Festival of Slovenian Film Portorož
- 28th edition official poster
- Predecessor: Slovene Film Week Slovene Film Marathon
- Founded: 1991
- Awards: Vesna Awards
- Artistic director: Bojan Labovic
- Festival date: Opening: 21 October 2025 Closing: 26 October 2025
- Website: https://fsf.si/

Current: 28th
- 29th 27th

= Festival of Slovenian Film =

The Festival of Slovenian Film Portorož is an annual film festival held in Portorož, Slovenia, dedicated to Slovenian cinema and television productions.

== Profile ==
The festival takes place every year in the Slovenian city of Portorož. Its roots date to 1973, when the Slovene Film Week was launched in Celje, which then evolved into the Slovene Film Marathon in 1991. FSF is managed by the Slovenian Film Centre. In 2017, FSF launched its industry section and co-production market.

The Slovenian submission for the Best Foreign-language Film Academy Award is chosen at FSF. As of 2021, the team includes: director Bojan Labović, members of the council Nina Ukmar, Blaž Završnik, Urban Kuntarič, Zoran Dževerdanović, Tomi Matić, Matej Knepp, and the president of the council Jelka Stergel.

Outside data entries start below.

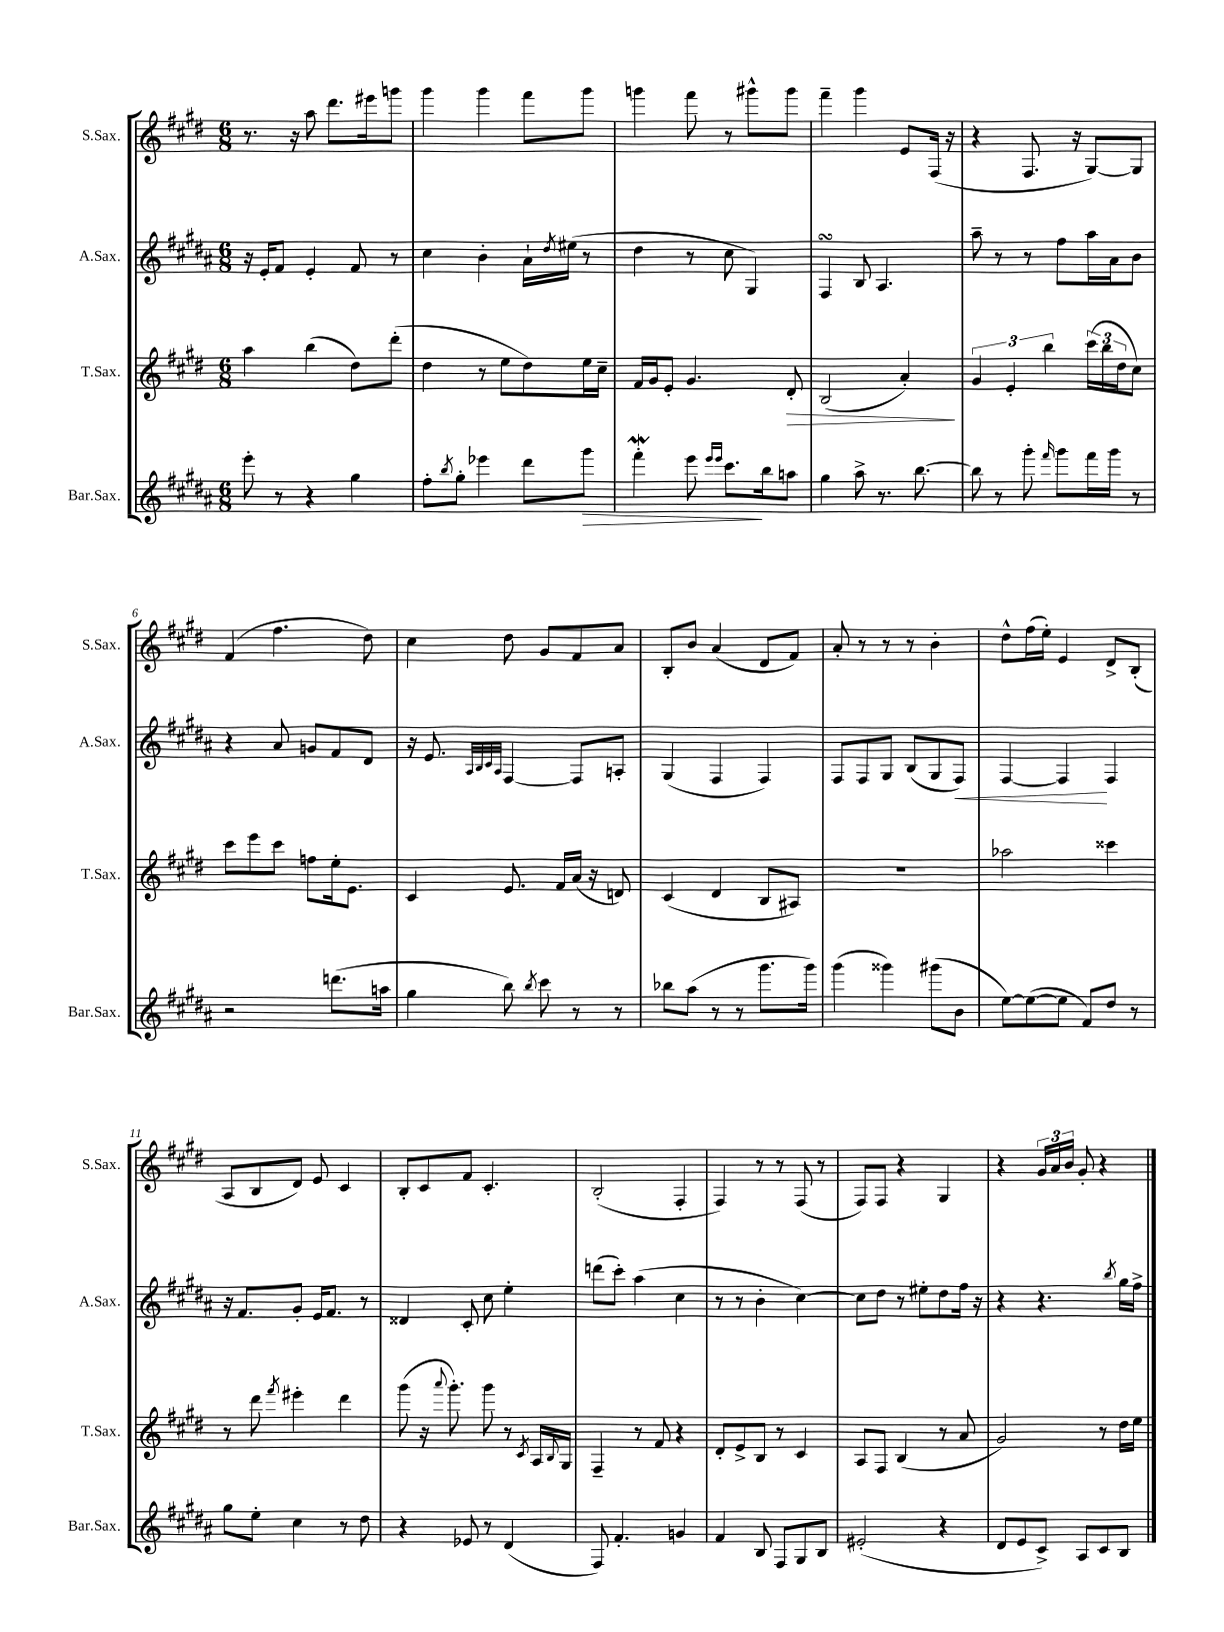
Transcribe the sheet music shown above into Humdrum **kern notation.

**kern	**kern	**kern	**kern
*staff4	*staff3	*staff2	*staff1
*clefG2	*clefG2	*clefG2	*clefG2
*k[f#c#g#d#a#]	*k[f#c#g#d#]	*k[f#c#g#d#a#]	*k[f#c#g#d#]
*M6/8	*M6/8	*M6/8	*M6/8
8eee'	4aa	16r	8.r
.	.	16e'	.
8r	.	8f#	.
.	.	.	16r
4r	(4bb	4e'	8aa
.	.	.	8.ddd#
4gg#	8dd#)	8f#	.
.	.	.	16eee#
.	(8ddd#'	8r	8ggg
=	=	=	=
8ff#'	4dd#	4cc#	4ggg#
8qbb	.	.	.
8gg#'	.	.	.
4eee-	8r	4b'	4ggg#
.	8ee	.	.
8ddd#	8dd#)	16a#`	8fff#
.	.	8qdd#	.
.	.	(16ee#	.
8ggg#	16ee	8r	8ggg#
.	16cc#~	.	.
=	=	=	=
4fff#'	16f#	4dd#	4ggg
.	16g#	.	.
.	8e'	.	.
8eee	4.g#	8r	8fff#
16qqeee	.	.	.
16qqeee	.	.	.
8.ccc#	.	8cc#	8r
.	.	4G#)	8ggg#^^
16bb	.	.	.
8aa	8d#'	.	8ggg#
=	=	=	=
4gg#	(2B	4F#	4fff#~
8aa#^	.	8B	4ggg#
8.r	.	4.A#	.
.	4a')	.	8e
[8.bb	.	.	.
.	.	.	(16F#
.	.	.	16r
=	=	=	=
8bb]	6g#	8aa#~	4r
8r	.	8r	.
.	6e'	.	.
8ggg#'	.	8r	8.F#
.	6bb	.	.
16qqfff#	.	.	.
8ggg#	.	8ff#	.
.	.	.	16r
16fff#	(24ccc#	16aa#	[8G#)
.	24bb	.	.
16ggg#	.	16a#	.
.	24dd#	.	.
8r	8cc#)	8b	8G#]
=	=	=	=
2r	8ccc#	4r	(4f#
.	8eee	.	.
.	8ccc#	8a#	4.ff#
.	8ff	8g	.
(8.ddd	16ee'	8f#	.
.	8.e	.	.
.	.	8d#	8dd#)
16aa	.	.	.
=	=	=	=
4gg#	4c#	16r	4cc#
.	.	8.e	.
.	.	32qqA#	.
.	.	32qqB	.
.	.	32qqc#	.
.	.	32qqA#	.
8bb)	8.e	[4F#	8dd#
8qbb	.	.	.
8ccc#	.	.	8g#
.	16f#	.	.
8r	(16a	8F#]	8f#
.	16r	.	.
8r	8d)	8A'	8a
=	=	=	=
8bb-	(4c#	(4G#	8B'
(8aa#	.	.	8b
8r	4d#	4F#	(4a
8r	.	.	.
8.ggg#	8B	4F#)	8d#
.	8A#)	.	8f#)
16ggg#)	.	.	.
=	=	=	=
(4ggg#	2.r	8F#	8a'
.	.	8F#	8r
4ggg##)	.	8G#	8r
.	.	(8B	8r
(8ggg#	.	8G#	4b'
8b	.	8F#)	.
=	=	=	=
[8ee)	2aa-	[4F#	8dd#^^
(8ee_	.	.	(16ff#
.	.	.	16ee')
8ee]	.	4F#]	4e
8f#)	.	.	.
8dd#	4ccc##	4F#	8d#^
8r	.	.	(8B'
=	=	=	=
8gg#	8r	16r	8A
.	.	8.f#	.
8ee'	8ddd#	.	8B
.	8qfff#	.	.
4cc#	4eee#'	8g#'	8d#)
.	.	16e	8e
.	.	8.f#	.
8r	4ddd#	.	4c#
8dd#	.	8r	.
=	=	=	=
4r	(8ggg#	4d##	8B'
.	16r	.	8c#
.	8qqaaa	.	.
.	8.ggg#')	.	.
8e-	.	8c#'	8f#
8r	8ggg#	8cc#	4.c#'
(4d#	8r	4ee'	.
.	8qc#	.	.
.	16A	.	.
.	8qqB	.	.
.	16G#	.	.
=	=	=	=
8F#)	4F#~	(8ddd	(2B'
4.f#'	.	8ccc#')	.
.	8r	(4aa#	.
.	8f#	.	.
4g	4r	4cc#	4F#'
=	=	=	=
4f#	8d#'	8r	4F#)
.	8e^	8r	.
8B	8B	4b'	8r
8F#	8r	.	8r
8G#	4c#	[4cc#)	(8F#
8B	.	.	8r
=	=	=	=
(2e#'	8A	8cc#]	8F#)
.	8F#	8dd#	8F#
.	(4B	8r	4r
.	.	8ee#'	.
4r	8r	8dd#	4G#
.	8a	16ff#	.
.	.	16r	.
=	=	=	=
8d#	2g#)	4r	4r
8e	.	.	.
8c#^)	.	4.r	24g#
.	.	.	24a
.	.	.	24b
8A#	.	.	8g#'
8c#	8r	.	4r
.	.	8qbb	.
8B	16dd#	16gg#	.
.	16ee	16ff#^	.
==	==	==	==
*-	*-	*-	*-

Vesna Awards are given for the Best Feature, Best Feature-length Fiction Film, Best Short Fiction Film, Best Animated Film, Best Experimental Film, Best Director, Best Screenplay, etc. Special awards are: Slovenian Art Cinema Association Award, the Association of Slovenian Film Critics Award for best Slovenian feature film in the Official Competition, IRIDIUM Award for best feature debut. Milka and Metod Badjura Lifetime Achievement Award.

Apart from the competitions, special screenings, events and exhibitions, the festival hosts numerous professional meetings as a part of its industry program.

== Editions ==
=== 2012 ===

The 15th edition ran from 27 to 30 September 2012. Slobodan Maksimović's Thanks for Sunderland won the Vesna Award for the Best Feature Film. Metod Pevec was chosen Best Director (for Tango Abrazos).

=== 2020 ===
Amid the COVID-19 pandemic, FSF was relocated to Ljubljana and held in hybrid mode.

=== 2021 ===
The 24th edition was the first held under the new director, Bojan Labović, who took the post after Jelka Stergel. Film-opening: Inventura by Darko Sink. Emilija Soklič was honoured with the Lifetime Achievement Award, while Serbian director Slobodan Šijan was granted the title of the Friend of Slovenian Cinema.

=== 2023 ===
The 26th edition took place from 3 to 8 October 2023 and featured a line-up of 94 films, 55 of them in competition. Rado Likon was presented with the Milka and Metod Badjura Lifetime Achievement Award.

=== 2024 ===
The 27th edition of the Festival took place from 22 to 27 October in the coastal town of Portorož. Family Therapy black comedy film written, directed and produced by Sonja Prosenc, won seven awards including the Best Film.

=== 2025 ===
The 28th edition of the Festival took place from 21 to 26 October in the coastal town of Portorož. Little Trouble Girls drama film co-written and directed by Urška Djukić, won six awards including the Best Film. When I Get Out, a documentary by Metod Pevec was awarded audience's choice award for the best film.